If Democrats who control the City-County Council proceed today with their short-sighted plans to drain $15 million from the Capital Improvement Board, it's likely to cause long-lasting problems for the city on multiple fronts.
First is the financial damage the move would inflict not only on the CIB, which operates Lucas Oil Stadium and other Downtown venues, but also the local convention trade, Indiana Black Expo and arts programs, which are supported by the agency.
Second, and potentially worse, are the ramifications inside the Statehouse. Powerful state Sen. Luke Kenley said last week that a decision by the council to raid the CIB's accounts would be "counterproductive" in moving forward on future projects that require the General Assembly's approval. The city must have Kenley as an ally if there's any hope of finally building a mass transit system in the region.
Kenley's objections are based on recent history. The CIB faced a $47 million budget deficit less than four years ago. The city turned to the Statehouse for help, and lawmakers gave Indy's leaders $18 million in loans and the authority to raise taxes.
Those moves worked so well that the CIB has now built up a cash balance of about $67 million. Council Democrats are eager to use that money to help plug a shortfall in the city's 2013 budget.
But the CIB isn't as financially comfortable as it might appear. The agency has been building up reserves in anticipation of repaying several loans, including more than $33 million owed to investors that helped finance Circle Centre mall and Bankers Life Fieldhouse. Central Newspapers Inc., The Star's former owner, was among the investors in the 1990s that loaned the city money to build the mall and the stadium.

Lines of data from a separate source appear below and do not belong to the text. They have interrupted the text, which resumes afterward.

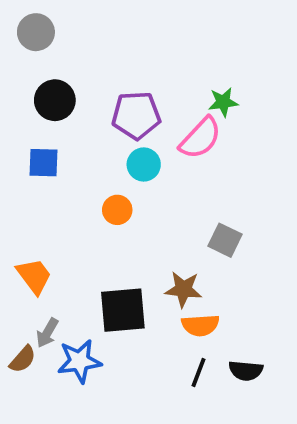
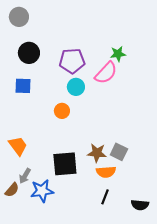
gray square: (225, 240) -> (119, 152), moved
black semicircle: (246, 371) -> (140, 205), moved

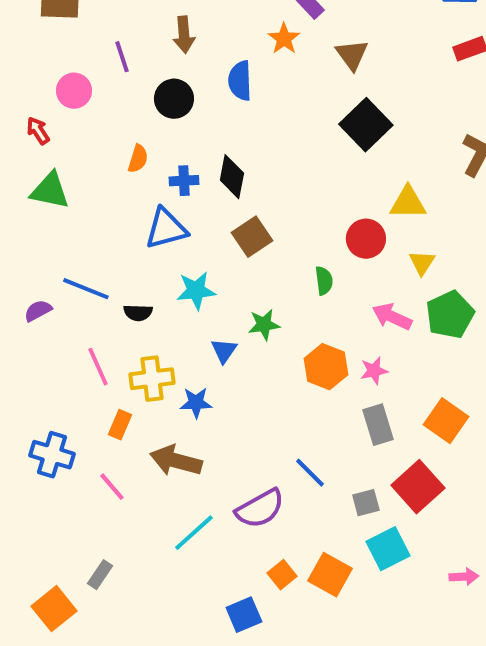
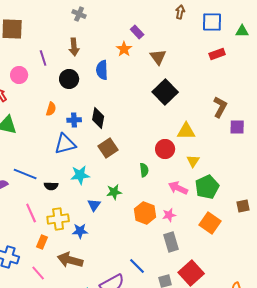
orange square: (446, 421) -> (210, 223), moved

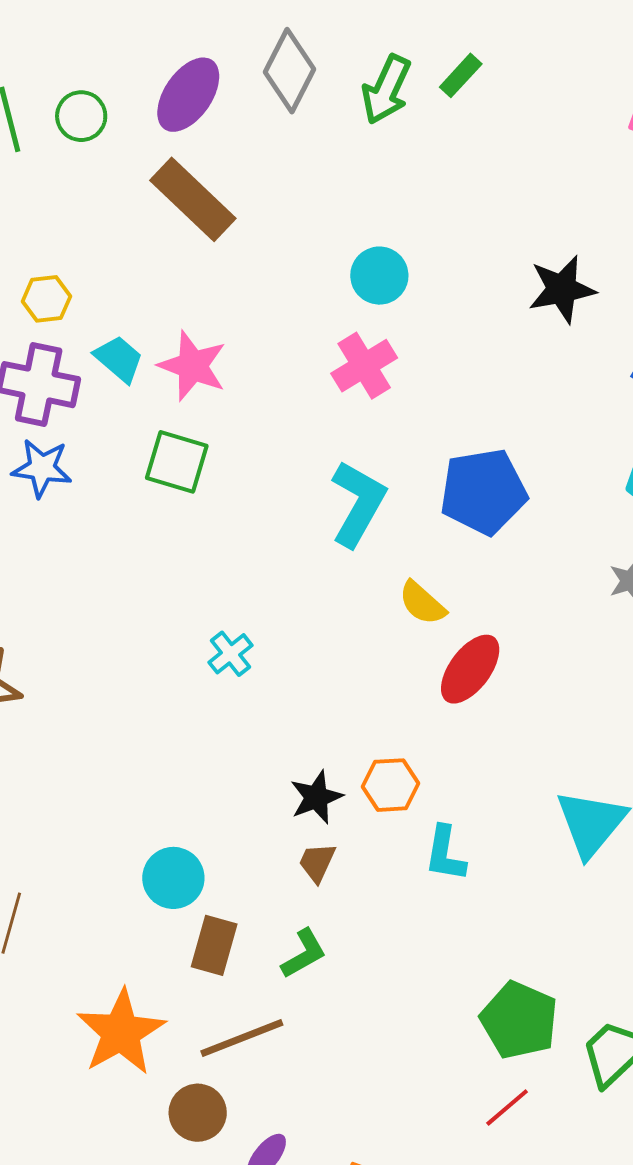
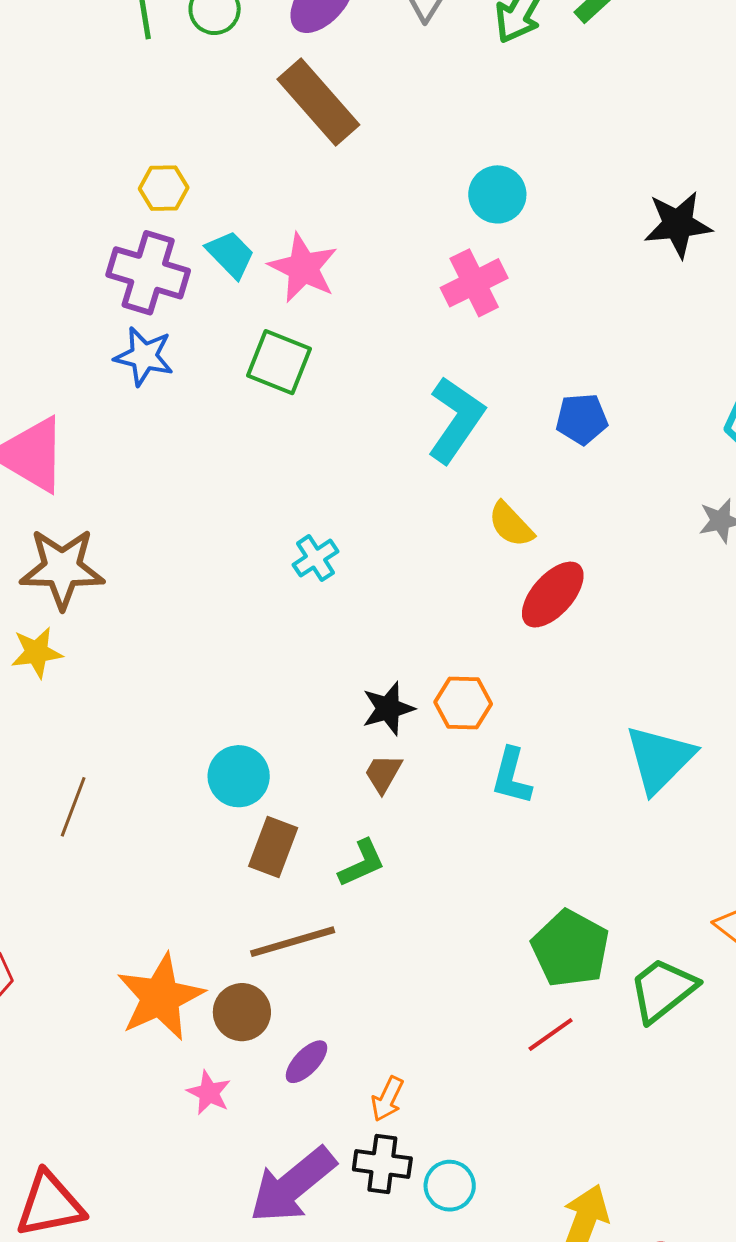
blue pentagon: (483, 492) -> (582, 419), size x0.6
orange star: (121, 1032) -> (160, 997), moved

On Friday, Indy Chamber President and CEO Scott Miller described a council committee's decision to take money from the CIB as "irresponsible" and one that "creates a fiscal cliff that would be a detriment to long-term stability, economic attractiveness and job growth in the city."

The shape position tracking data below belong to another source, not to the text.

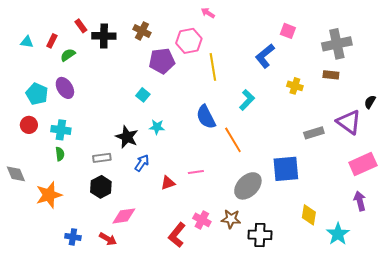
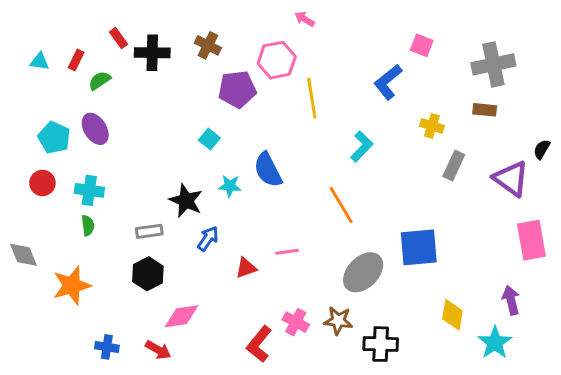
blue semicircle: (206, 117) -> (268, 170), moved
gray rectangle: (314, 133) -> (454, 165), moved, turned -48
pink rectangle: (363, 164) -> (531, 240), turned -76
purple arrow: (360, 201) -> (511, 300), moved

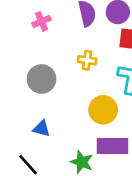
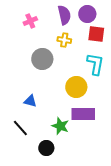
yellow cross: (87, 60) -> (64, 40), moved
gray circle: (42, 79) -> (42, 59), moved

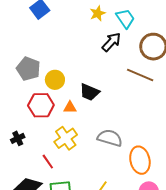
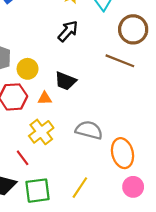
black arrow: (111, 42) -> (68, 31), moved

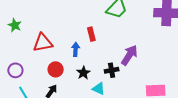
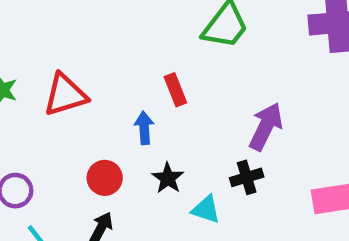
red triangle: (43, 43) -> (65, 95), moved
black cross: (112, 70) -> (247, 177), moved

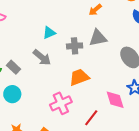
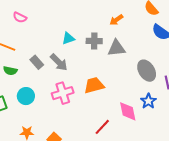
gray cross: (75, 46) -> (94, 41), moved
gray rectangle: (13, 67) -> (37, 62), moved
pink cross: (61, 103) -> (63, 93), moved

Taking cash from the CIB is undeniably tempting in the short term. But it would create long-term problems that residents and their leaders would regret for years to come.The Star is trying to build the case for another general tax increase like the 65% income tax increase it supported 5 years ago, the so-called public safety tax that was suppose to be a permanent solution to funding public safety. A true watchdog of the taxpayers would be calling for an audit of the City's books to determinate what happened to all of those higher taxes we've been paying. A true watchdog of the taxpayers would ask why the CIB told the public that it required a major tax increase, which was also supported by the Star editorial boarad, three years ago in order to remain solvent but somehow was able to give a $33.5 million subsidy to billionaire Herb Simon for his Indiana Pacers and still manage to sock away $67 million in cash reserves. A true watchdog of the taxpayers would be honest with the public and concede that the CIB is not worried about its ability to pay its debts if it has to pay a $15 million PILOT but whether there will be enough money to pay Herb Simon's next extortion demand. A true watchdog of the taxpayers would ask why the City can tap TIF funds as a matter of convenience to shore up city finances when those funds are supposedly necessary to meet the long-term financial debt obligations of the TIF district. None of these are questions that will be asked by the Star because it long ago ceased to serve its role as a watchdog of the taxpayers when it became a financial investor in the CIB's long-running Ponzi scheme, a financial interest its editors have conveniently omitted in the past whenever it discusses matters pertaining to the CIB until fellow blogger Paul Ogden called them out on it.